= Secret service =

Type of government agency

A secret service is a government security agency or intelligence agency concerned with clandestine gathering of intelligence data and conducting covert operations related to national security. The tasks and powers of a secret service can vary greatly from one country to another. For instance, a country may establish a secret service which has some high policing powers (such as surveillance) but not others. The powers and duties of a government organization may be partly secret and partly not. The person may be said to operate openly at home and secretly abroad, or vice versa. Authoritarian and totalitarian regimes usually operate as police states where a secret service may assume the role of a secret police. In the USA, government agencies usually considered secret services include the Central Intelligence Agency, the Defense Intelligence Agency, the Federal Bureau of Investigation, the National Security Agency, the United States Secret Service and the Drug Enforcement Administration.
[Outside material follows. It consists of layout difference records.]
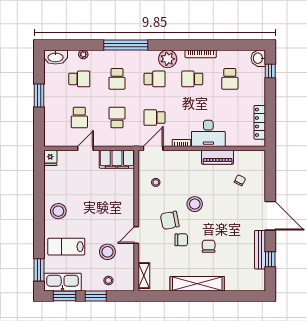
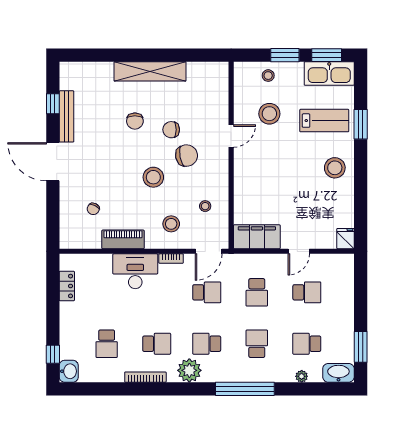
school desk: (230, 79) -> (107, 344), turned 180
window: (39, 96) -> (361, 347), moved
school desk: (79, 118) -> (307, 292), turned 90
locker: (260, 122) -> (67, 286), width x0.66
stool: (181, 169) -> (171, 224), added
window: (39, 270) -> (361, 124), moved
shelving: (144, 276) -> (221, 82), removed

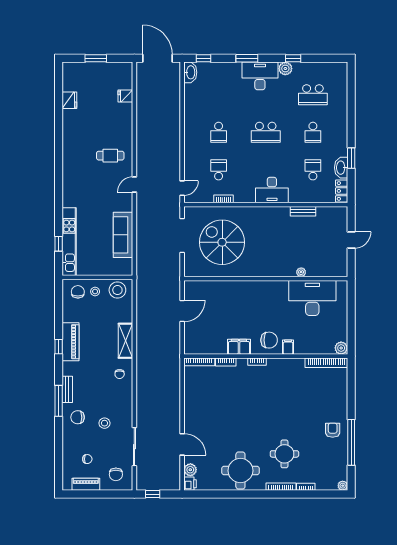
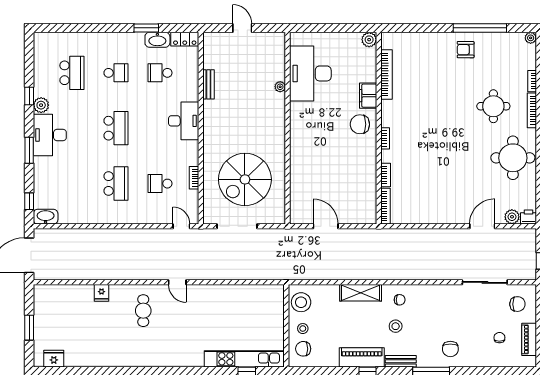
fridge: (125, 96) -> (102, 293), moved
fridge: (69, 100) -> (54, 359), moved
school desk: (219, 132) -> (116, 184), width x1.85
sofa: (123, 235) -> (236, 296), removed
chair: (269, 340) -> (360, 124), turned -90
filing cabinet: (239, 347) -> (368, 160), removed
filing cabinet: (288, 347) -> (368, 96), width x2.00
bookcase: (326, 363) -> (386, 74), moved
bench: (67, 389) -> (401, 361), moved
stool: (104, 423) -> (396, 326), moved

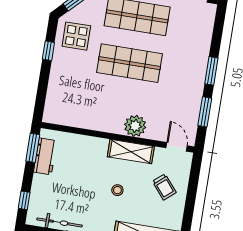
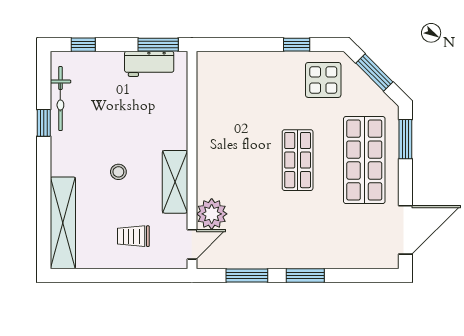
shop shelf: (130, 63) -> (298, 160), width x0.70, depth x0.74
plant: (135, 126) -> (212, 214), moved
trolley: (164, 187) -> (133, 236), turned 40

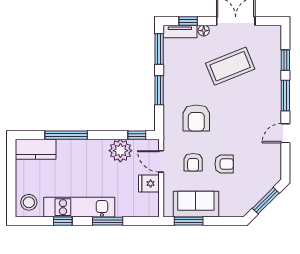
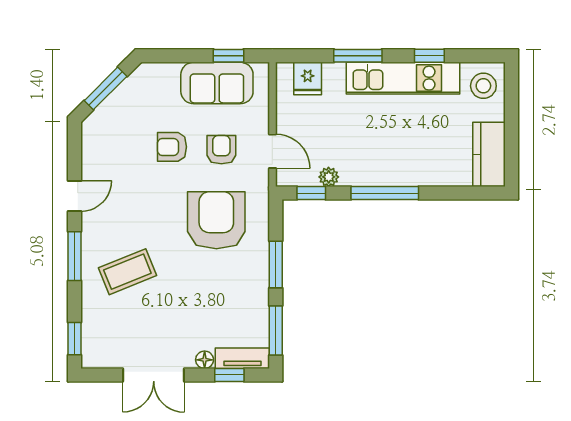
window: (285, 60) -> (74, 339), moved
coffee table: (230, 66) -> (127, 272), moved, width x0.73, depth x0.76
armchair: (196, 118) -> (216, 220), width x1.36, depth x1.36
window: (66, 135) -> (385, 193), moved
kitchen counter: (36, 149) -> (489, 154), moved, turned -90
plant: (120, 151) -> (329, 177), width x0.53, depth x0.53
fridge: (149, 183) -> (308, 79), moved, turned 90
window: (189, 221) -> (229, 56), width x0.67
Various states and regimes, at different times and places, established bodies that could be described as a secret service or secret police – for example, the agentes in rebus of the late Roman Empire were sometimes defined as such. In modern times, the French police officer Joseph Fouché is sometimes regarded as a pioneer of secret intelligence; among other things, he is alleged to have prevented several murder attempts on Napoleon during his time as First Consul (1799–1804) through a large and tight net of various informants. William Wickham is also credited with establishing one of the earliest intelligence services that would be recognized as such today and a pioneer of basic concepts of the profession, such as the "intelligence cycle".